Abbott announced today that we live in the ‘Era of Terrorism’.
Does this twerp seriously think he has a grasp on contemporary historiography?
The ‘Clash of Cultures’ stuff is just an embarrassing rehash of 19th Century Romanticist history.
There’s just enough bullshit happening in the ME that gives Rabid seeming and alleged legitimacy.
However, he’s a fake. We know it. He knows it. And many Australians know it.
We therefore, keep the resolve to expose Rabid’s and his inadequate LNP Government’s inadequacy in these trying national and international times, so that they are seen for the losers they are.
At about the age of six, or maybe seven, I read a wonderfully illustrated book of cat stories. Now I don’t hold with cats, but at the time they were a great vehicle for delivering an Aesopian message to a young mind. One particular story grabbed me back then and still holds me now. I can’t remember any of the others. It was about a cat that joined a ship in Boston and was a deckhand as it sailed around the world. At each port it docked at the cat would lean on the rail and survey the scene for many long moments, pipe clamped beteween its teeth. Eventually it would take the pipe out of its mouth, spit through its lips a nicotine-stained gob into the water and declare, ”T”aint as nice as Boston town.’. After a year the ship docked at yet another port.

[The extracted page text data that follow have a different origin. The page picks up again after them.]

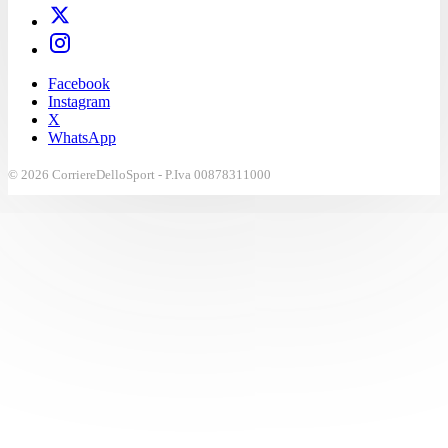
Facebook
Instagram
X
WhatsApp
© 2026 CorriereDelloSport - P.Iva 00878311000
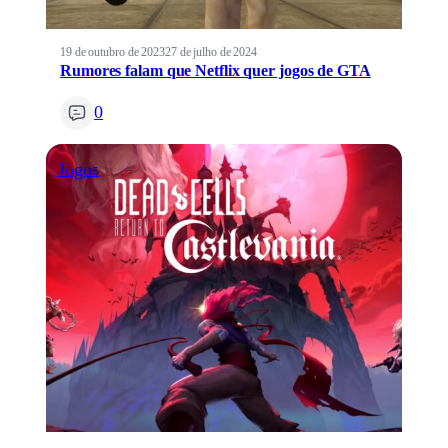
19 de outubro de 2023
27 de julho de 2024
Rumores falam que Netflix quer jogos de GTA
0
Jogos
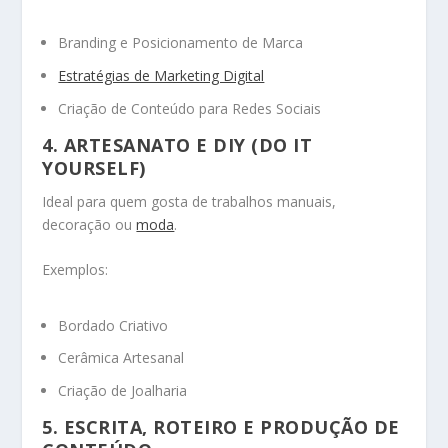
Branding e Posicionamento de Marca
Estratégias de Marketing Digital
Criação de Conteúdo para Redes Sociais
4. ARTESANATO E DIY (DO IT
YOURSELF)
Ideal para quem gosta de trabalhos manuais,
decoração ou
moda
.
Exemplos:
Bordado Criativo
Cerâmica Artesanal
Criação de Joalharia
5. ESCRITA, ROTEIRO E PRODUÇÃO DE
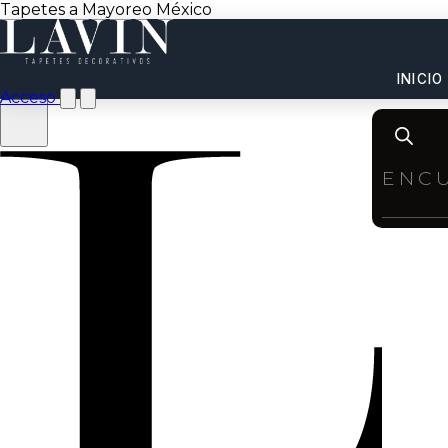
Tapetes a Mayoreo México
INICIO
Acceso
Product
search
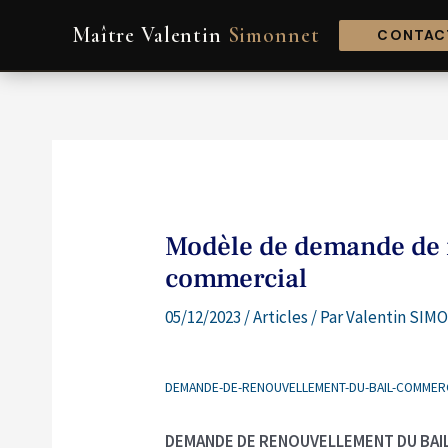
Aller
Navigation
Maître Valentin
Simonnet
au
de
CONTACT
contenu
l’article
Modèle de demande de 
commercial
05/12/2023
/
Articles
/ Par
Valentin SIMO
DEMANDE-DE-RENOUVELLEMENT-DU-BAIL-COMMER
DEMANDE DE RENOUVELLEMENT DU BAI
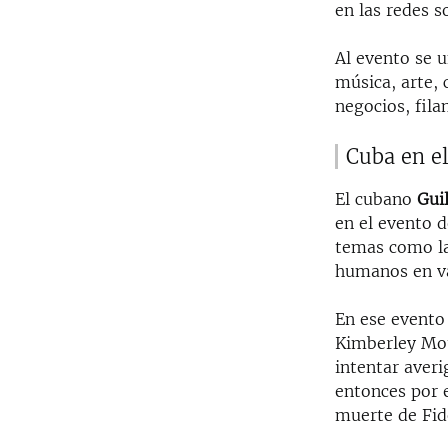
en las redes s
Al evento se u
música, arte, 
negocios, fil
Cuba en el
El cubano
Gui
en el evento d
temas como la 
humanos en va
En ese evento
Kimberley Mot
intentar averi
entonces por e
muerte de Fid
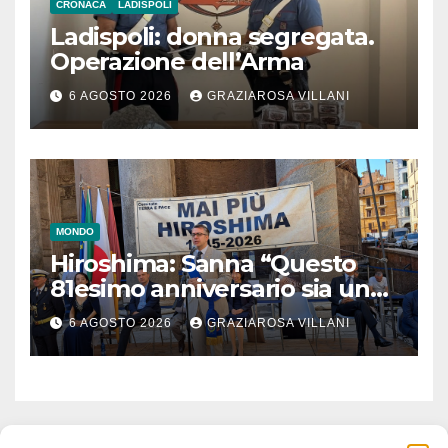
CRONACA
LADISPOLI
Ladispoli: donna segregata.
Operazione dell’Arma
6 AGOSTO 2026
GRAZIAROSA VILLANI
MONDO
Hiroshima: Sanna “Questo
81esimo anniversario sia un
monito per tutti”
6 AGOSTO 2026
GRAZIAROSA VILLANI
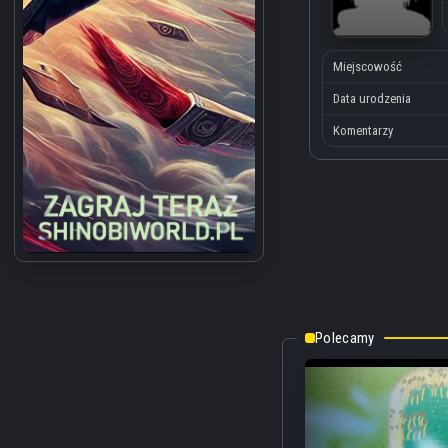
Miejscowość
Data urodzenia
Komentarzy
Polecamy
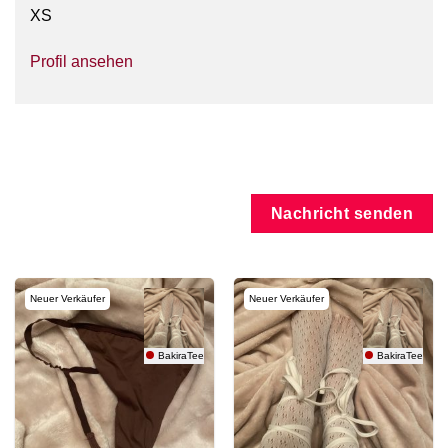
XS
Profil ansehen
Nachricht senden
Neuer Verkäufer
Neuer Verkäufer
BakiraTeerose
BakiraTeerose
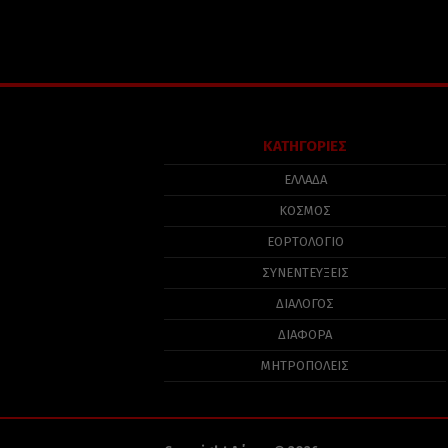
ΚΑΤΗΓΟΡΙΕΣ
ΕΛΛΑΔΑ
ΚΟΣΜΟΣ
ΕΟΡΤΟΛΟΓΙΟ
ΣΥΝΕΝΤΕΥΞΕΙΣ
ΔΙΑΛΟΓΟΣ
ΔΙΑΦΟΡΑ
ΜΗΤΡΟΠΟΛΕΙΣ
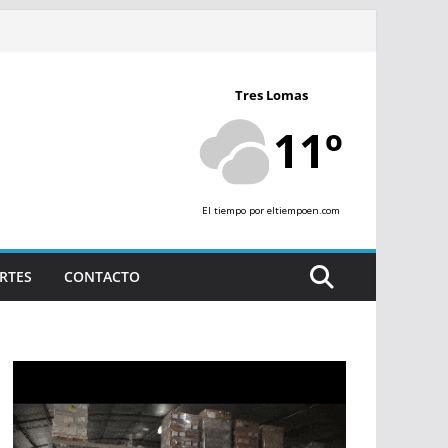
Tres Lomas
11º
El tiempo
por eltiempoen.com
RTES
CONTACTO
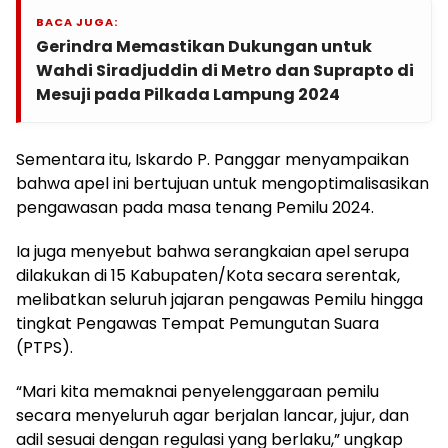
BACA JUGA:
Gerindra Memastikan Dukungan untuk
Wahdi Siradjuddin di Metro dan Suprapto di
Mesuji pada Pilkada Lampung 2024
Sementara itu, Iskardo P. Panggar menyampaikan
bahwa apel ini bertujuan untuk mengoptimalisasikan
pengawasan pada masa tenang Pemilu 2024.
Ia juga menyebut bahwa serangkaian apel serupa
dilakukan di 15 Kabupaten/Kota secara serentak,
melibatkan seluruh jajaran pengawas Pemilu hingga
tingkat Pengawas Tempat Pemungutan Suara
(PTPS).
“Mari kita memaknai penyelenggaraan pemilu
secara menyeluruh agar berjalan lancar, jujur, dan
adil sesuai dengan regulasi yang berlaku,” ungkap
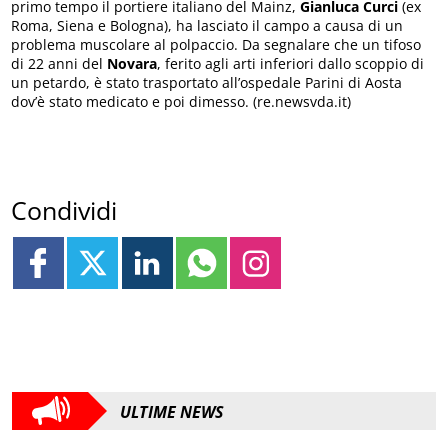
primo tempo il portiere italiano del Mainz,
Gianluca Curci
(ex
Roma, Siena e Bologna), ha lasciato il campo a causa di un
problema muscolare al polpaccio. Da segnalare che un tifoso
di 22 anni del
Novara
, ferito agli arti inferiori dallo scoppio di
un petardo, è stato trasportato all’ospedale Parini di Aosta
dov’è stato medicato e poi dimesso. (re.newsvda.it)
Condividi
ULTIME NEWS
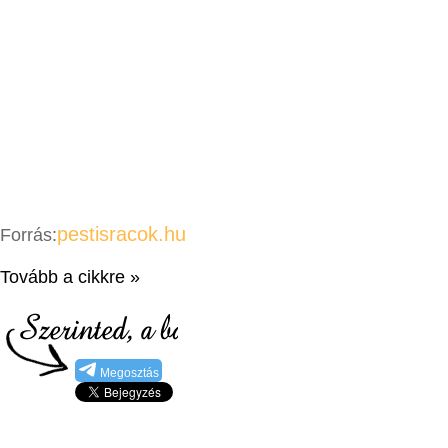
pestisracok.hu
Forrás:
Tovább a cikkre »
Megosztás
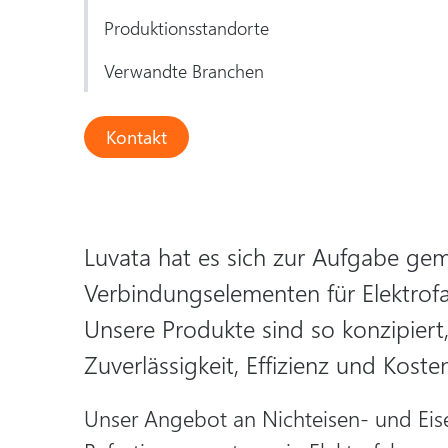
Produktionsstandorte
Verwandte Branchen
Kontakt
Luvata hat es sich zur Aufgabe ge
Verbindungselementen für Elektrofa
Unsere Produkte sind so konzipiert
Zuverlässigkeit, Effizienz und Koste
Unser Angebot an Nichteisen- und Ei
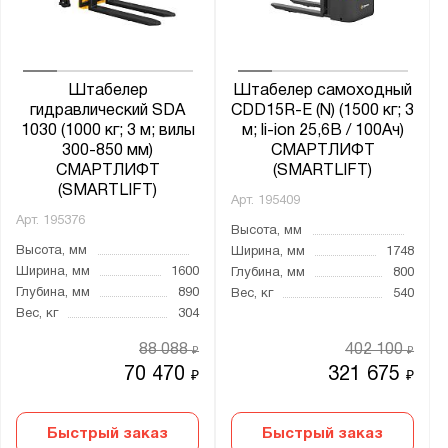
Штабелер
Штабелер самоходный
гидравлический SDA
CDD15R-E (N) (1500 кг; 3
1030 (1000 кг; 3 м; вилы
м; li-ion 25,6В / 100Ач)
300-850 мм)
СМАРТЛИФТ
СМАРТЛИФТ
(SMARTLIFT)
(SMARTLIFT)
Арт.
195409
Арт.
195376
Высота, мм
Высота, мм
Ширина, мм
1748
Ширина, мм
1600
Глубина, мм
800
Глубина, мм
890
Вес, кг
540
Вес, кг
304
88 088
402 100
₽
₽
70 470
321 675
₽
₽
Быстрый заказ
Быстрый заказ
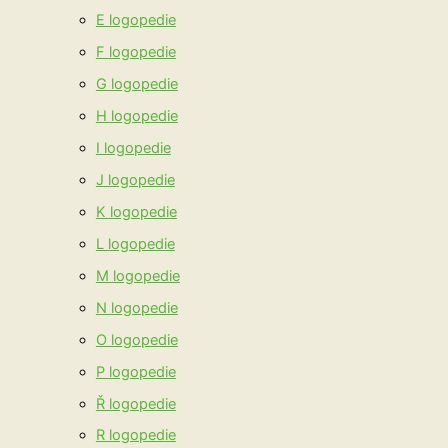
E logopedie
F logopedie
G logopedie
H logopedie
I logopedie
J logopedie
K logopedie
L logopedie
M logopedie
N logopedie
O logopedie
P logopedie
Ř logopedie
R logopedie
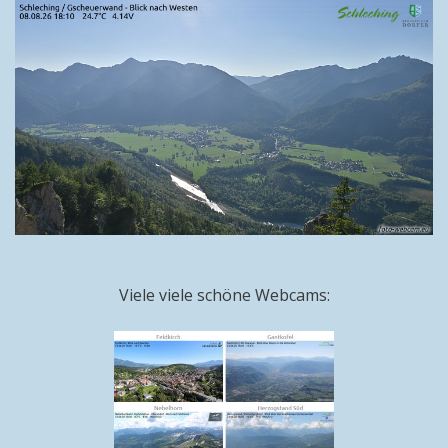
Viele viele schöne Webcams:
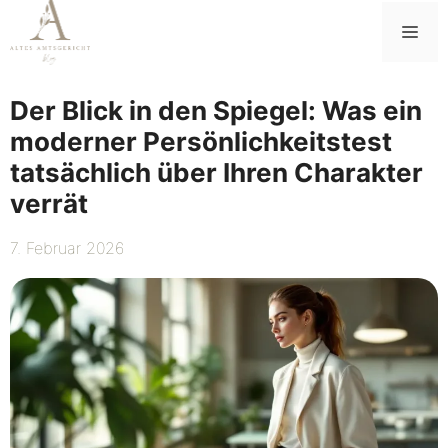
Zum
Me
Inhalt
springen
Der Blick in den Spiegel: Was ein
moderner Persönlichkeitstest
tatsächlich über Ihren Charakter
verrät
7. Februar 2026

The cat went through the usual routine and declared the place to be no Boston town. Then the Bosun, overhearing what the cat had said, piped up, ‘Well, this is Boston town.’. I learned a million lessons the moment I read that line. First, I felt sorry for the cat that had forgotten who it was and where it had come from. The lesson being that life moves on. Second, I learned that change is inevitable and must be embraced even if you don’t like it. The lesson is that if you’re not part of the process, the process becomes a mystery. Similar to the first lesson Third, I learned that people who do not have a knowledge of history will repeat the mistakes of past generations. Lesson? Look to the past to build the future – use your foundations. No whisky involved back then; but I’ve had a glass tonight. We do not have to grieve about anything. We are here and we leave. But we should try to do better while we are here. We’re not doing that right now. We’re sailing past Boston, Lincolnshire.
Graham Houghton said:
Really? Are you seriously suggesting that one should simply ‘lie back and enjoy it’ regardless of direction?
While ‘change’ is ongoing, I for one do not accept that certain changes should simply be accepted. Or ’embraced’.
As for:
More agreeable, provided of course that you are ‘driving the buss’ or are at least attempting to do just that.
Matters Not, you deserve a raucous cheer. Let not the Idiots drive us to drink.
Dog Whistle Alert!
When Abbott says we are too liberal with the ‘Benefit of the Doubt’, he really means the ‘Presumption of Innocence’.
In other words, lets have another Cronulla Riot, bash them first.